Quoted passage
Thread: NAMEDATALEN Changes

NAMEDATALEN Changes

From

"Rod Taylor"

Date:

13 February 2002, 15:25:23

NAMEDATALEN's benchmarked are 32, 64, 128 and 512.  Attached is the
shell script I used to do it.

First row of a set is the time(1) for the pgbench -i run, second is
the actual benchmark.  Aside from the 'real' time of 64 there is a
distinct increase in time required, but not significant.

Benchmarks were run for 3000 transactions with scale factor of 5, but
only 1 client.   If there is a preferred setting for pgbench I can do
an overnight run with it.  Machine is a dual 500Mhz celery with 384MB
ram and 2 IBM Deskstars in Raid 0, and a seperate system drive.

Anything but 32 fails the 'name' check in the regression tests -- I
assume this is expected?

Don't know why 64 has a high 'real' time, but the system times are
appropriate.

[Extracted records]

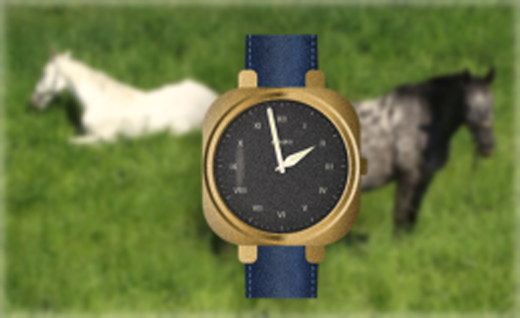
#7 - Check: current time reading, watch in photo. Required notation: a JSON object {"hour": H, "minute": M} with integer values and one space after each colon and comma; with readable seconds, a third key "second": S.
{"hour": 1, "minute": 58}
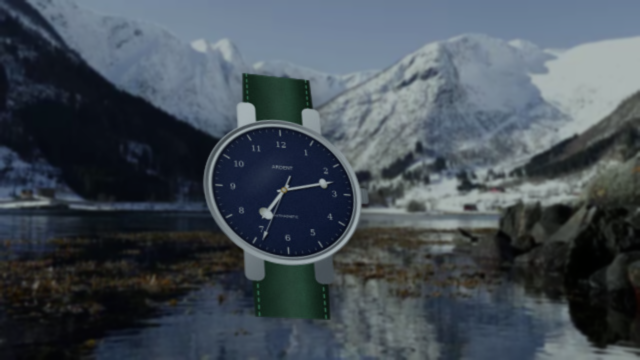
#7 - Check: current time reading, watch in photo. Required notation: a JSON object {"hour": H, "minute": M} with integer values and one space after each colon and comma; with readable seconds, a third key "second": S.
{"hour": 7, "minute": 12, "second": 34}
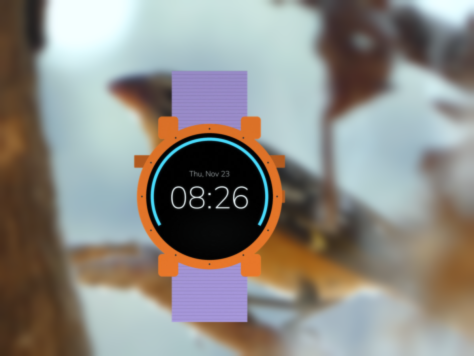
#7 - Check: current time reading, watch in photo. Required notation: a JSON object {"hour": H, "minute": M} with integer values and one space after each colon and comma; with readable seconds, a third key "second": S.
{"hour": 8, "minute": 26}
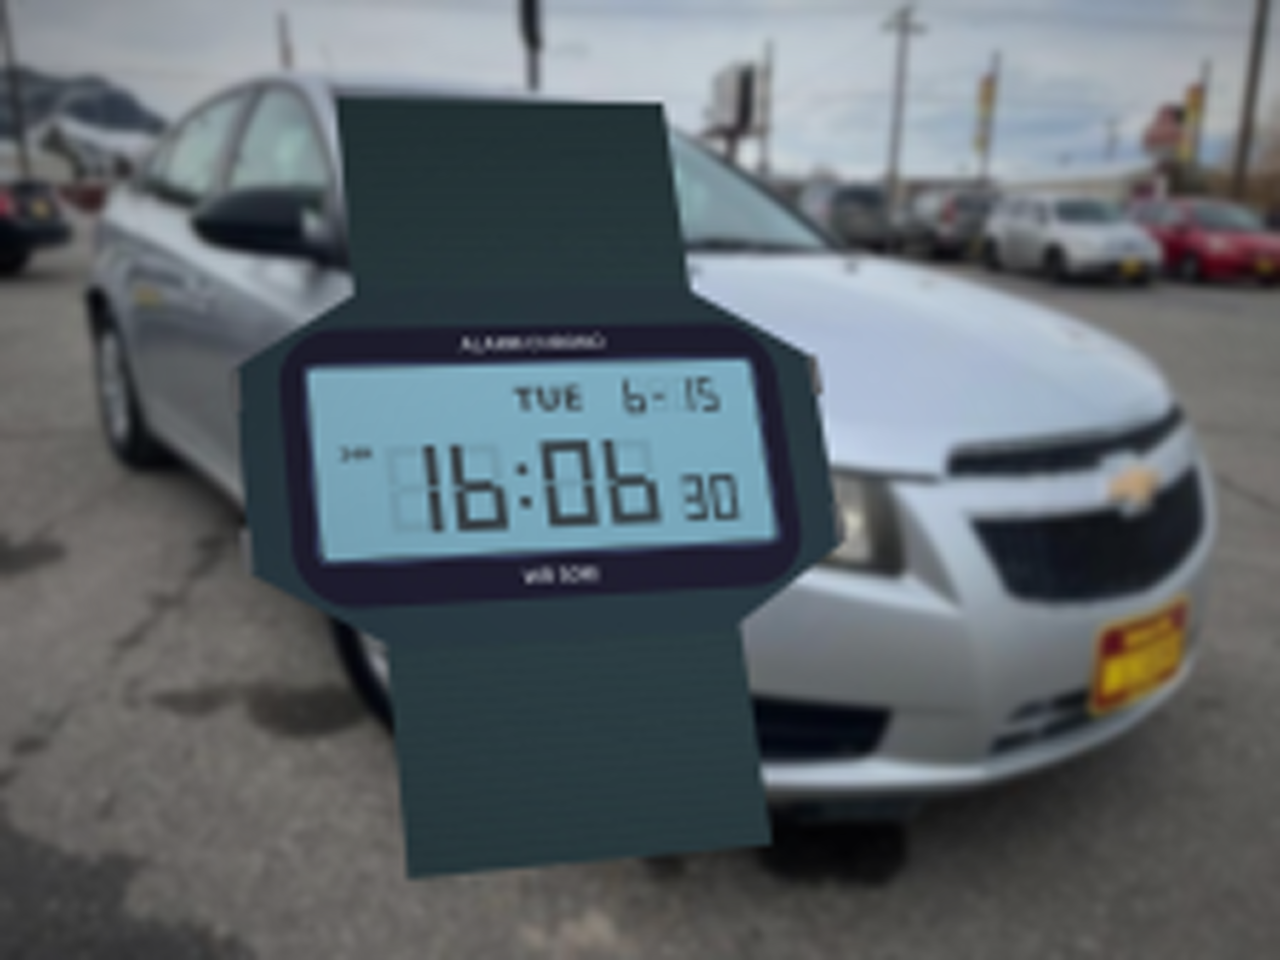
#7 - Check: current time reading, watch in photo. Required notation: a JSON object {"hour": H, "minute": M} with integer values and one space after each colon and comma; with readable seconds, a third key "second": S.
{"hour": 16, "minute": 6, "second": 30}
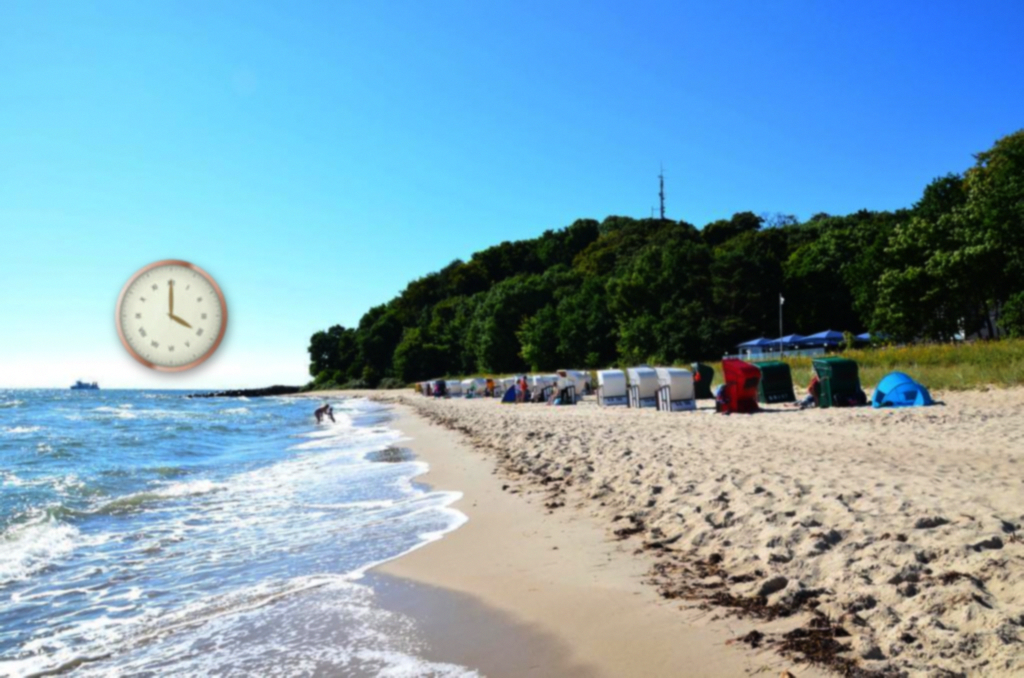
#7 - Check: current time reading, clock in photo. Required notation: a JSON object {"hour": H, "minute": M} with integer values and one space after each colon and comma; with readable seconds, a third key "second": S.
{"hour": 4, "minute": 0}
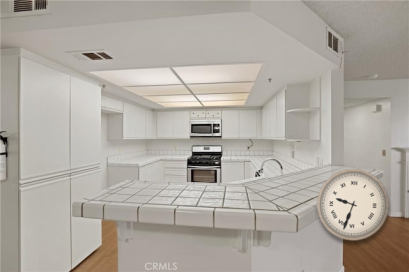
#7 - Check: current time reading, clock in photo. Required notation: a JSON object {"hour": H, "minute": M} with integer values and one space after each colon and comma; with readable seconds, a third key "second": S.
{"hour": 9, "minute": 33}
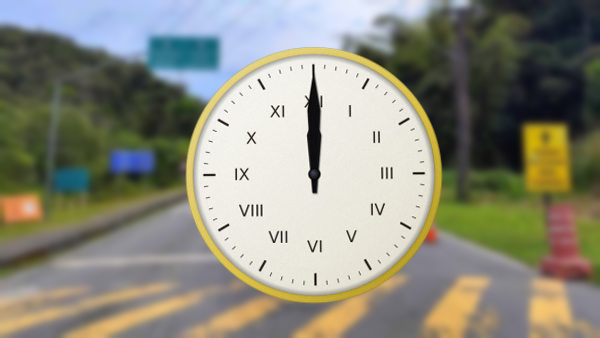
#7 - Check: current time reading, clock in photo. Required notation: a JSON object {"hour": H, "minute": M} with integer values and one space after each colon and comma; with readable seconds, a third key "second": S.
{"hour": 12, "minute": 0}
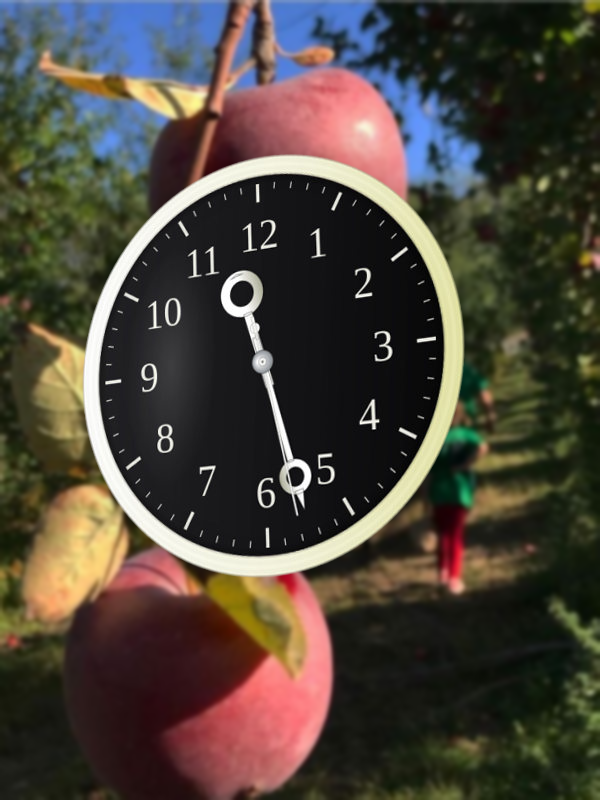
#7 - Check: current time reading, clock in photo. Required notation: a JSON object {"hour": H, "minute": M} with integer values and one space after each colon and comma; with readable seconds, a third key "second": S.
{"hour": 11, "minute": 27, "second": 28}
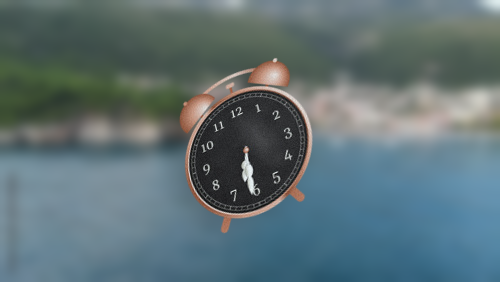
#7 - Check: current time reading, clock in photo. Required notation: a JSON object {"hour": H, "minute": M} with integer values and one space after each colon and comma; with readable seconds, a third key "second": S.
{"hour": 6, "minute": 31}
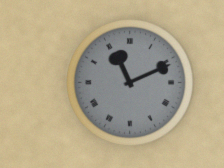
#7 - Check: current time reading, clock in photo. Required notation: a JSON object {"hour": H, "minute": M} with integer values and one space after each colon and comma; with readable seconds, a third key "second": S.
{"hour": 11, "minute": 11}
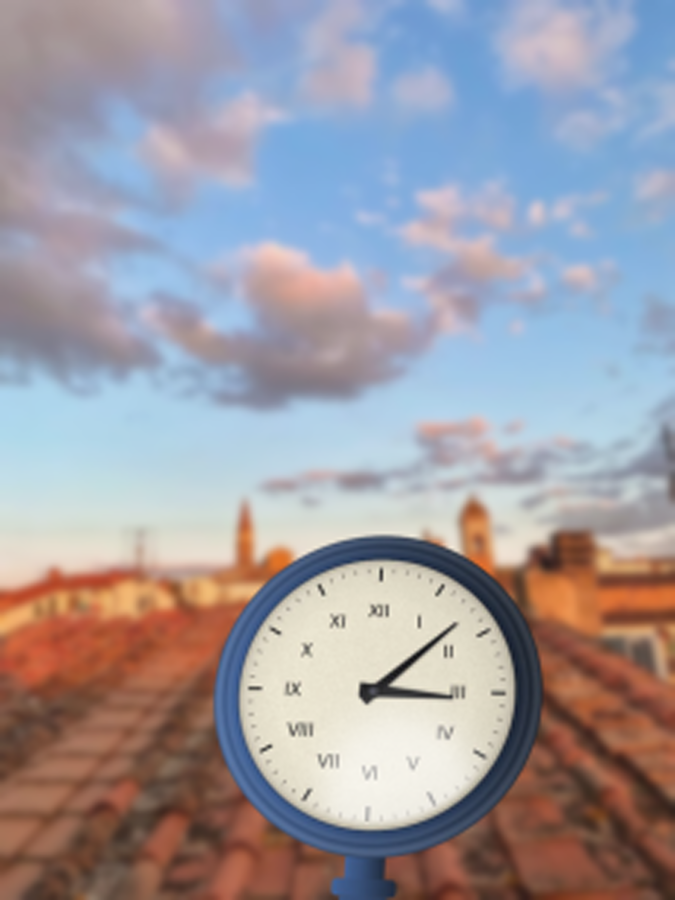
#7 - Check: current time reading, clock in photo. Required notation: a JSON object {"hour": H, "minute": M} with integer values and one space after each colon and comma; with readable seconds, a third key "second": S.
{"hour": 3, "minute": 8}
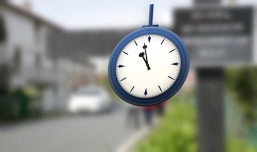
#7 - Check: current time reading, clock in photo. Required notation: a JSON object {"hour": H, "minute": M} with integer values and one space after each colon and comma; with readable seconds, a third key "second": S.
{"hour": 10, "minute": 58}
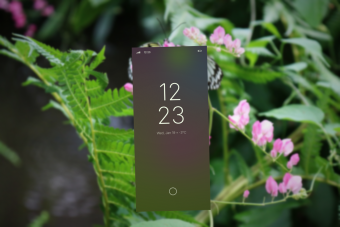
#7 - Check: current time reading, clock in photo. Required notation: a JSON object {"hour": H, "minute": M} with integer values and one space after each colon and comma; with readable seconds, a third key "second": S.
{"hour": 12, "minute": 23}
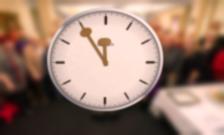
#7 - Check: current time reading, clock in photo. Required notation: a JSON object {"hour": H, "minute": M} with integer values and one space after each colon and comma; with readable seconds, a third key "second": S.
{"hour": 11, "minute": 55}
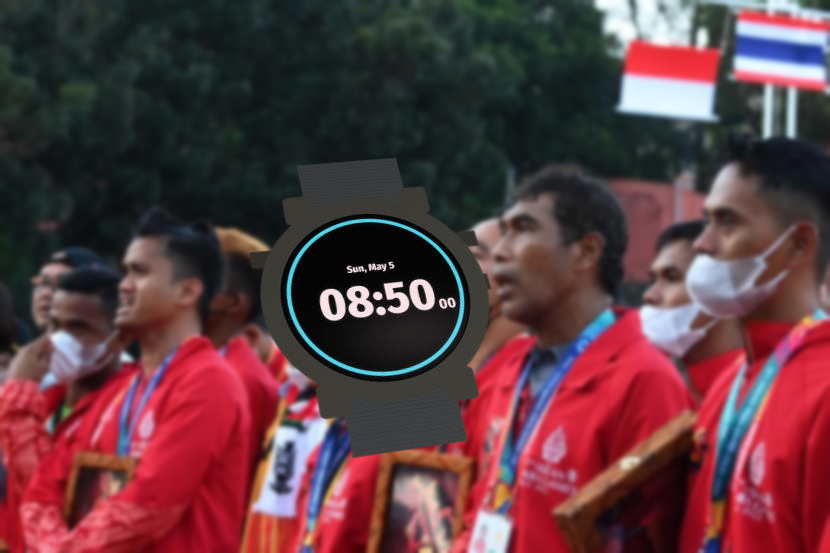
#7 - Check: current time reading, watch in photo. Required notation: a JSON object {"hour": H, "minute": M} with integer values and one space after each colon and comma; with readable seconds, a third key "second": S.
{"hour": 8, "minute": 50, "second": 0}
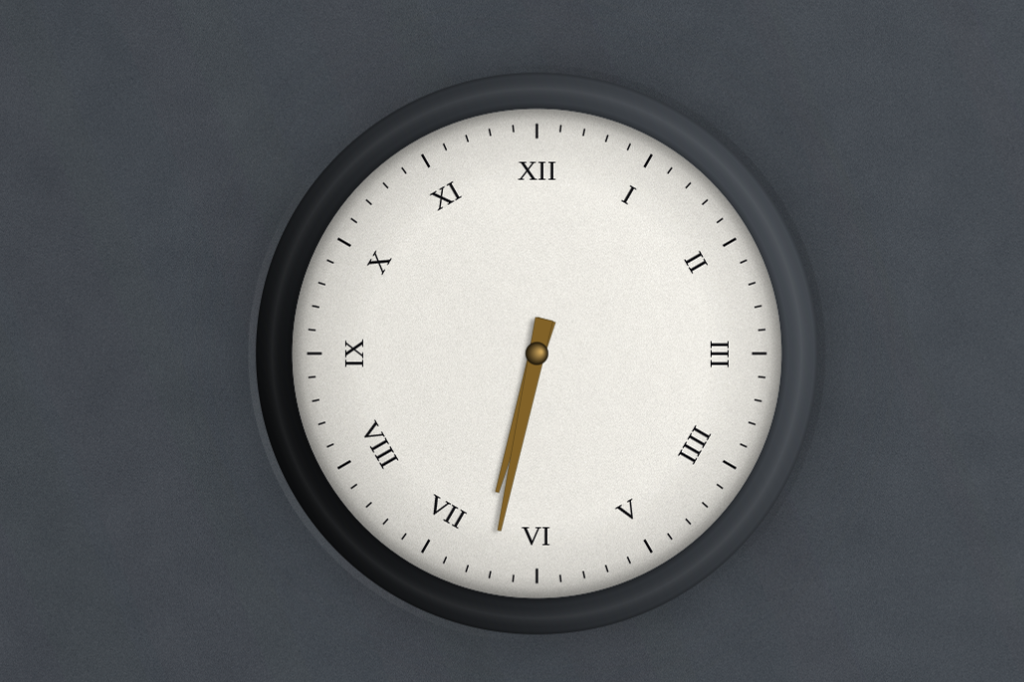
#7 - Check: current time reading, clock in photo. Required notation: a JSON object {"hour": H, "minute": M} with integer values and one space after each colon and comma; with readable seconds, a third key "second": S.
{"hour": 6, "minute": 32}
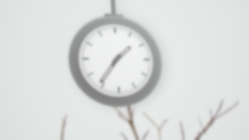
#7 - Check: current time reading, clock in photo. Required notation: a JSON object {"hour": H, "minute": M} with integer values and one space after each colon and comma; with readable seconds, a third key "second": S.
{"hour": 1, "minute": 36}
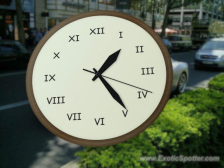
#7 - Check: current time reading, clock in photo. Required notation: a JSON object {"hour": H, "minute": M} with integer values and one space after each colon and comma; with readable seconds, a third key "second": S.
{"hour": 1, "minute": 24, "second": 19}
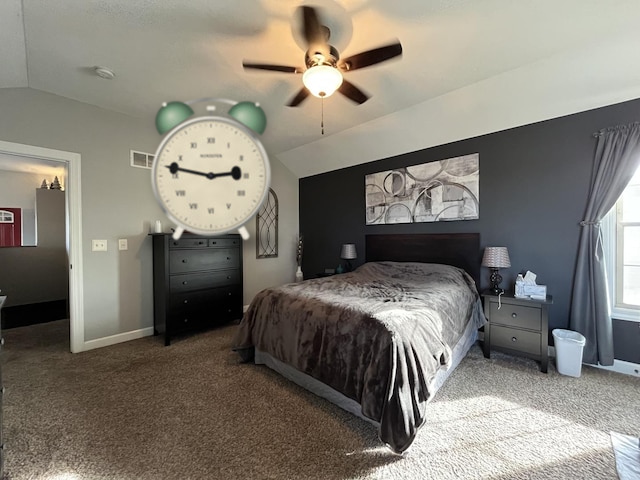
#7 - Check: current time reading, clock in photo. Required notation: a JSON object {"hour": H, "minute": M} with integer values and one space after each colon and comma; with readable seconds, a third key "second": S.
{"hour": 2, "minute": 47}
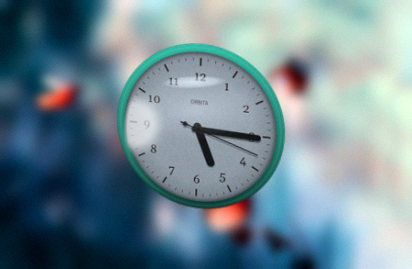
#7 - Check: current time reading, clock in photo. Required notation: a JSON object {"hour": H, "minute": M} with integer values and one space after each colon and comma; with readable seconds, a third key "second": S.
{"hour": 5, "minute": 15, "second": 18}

What the exercise asks
According to the NAMEDATALEN post, which NAMEDATALEN values were benchmarked?

Reply to the exercise
32, 64, 128 and 512.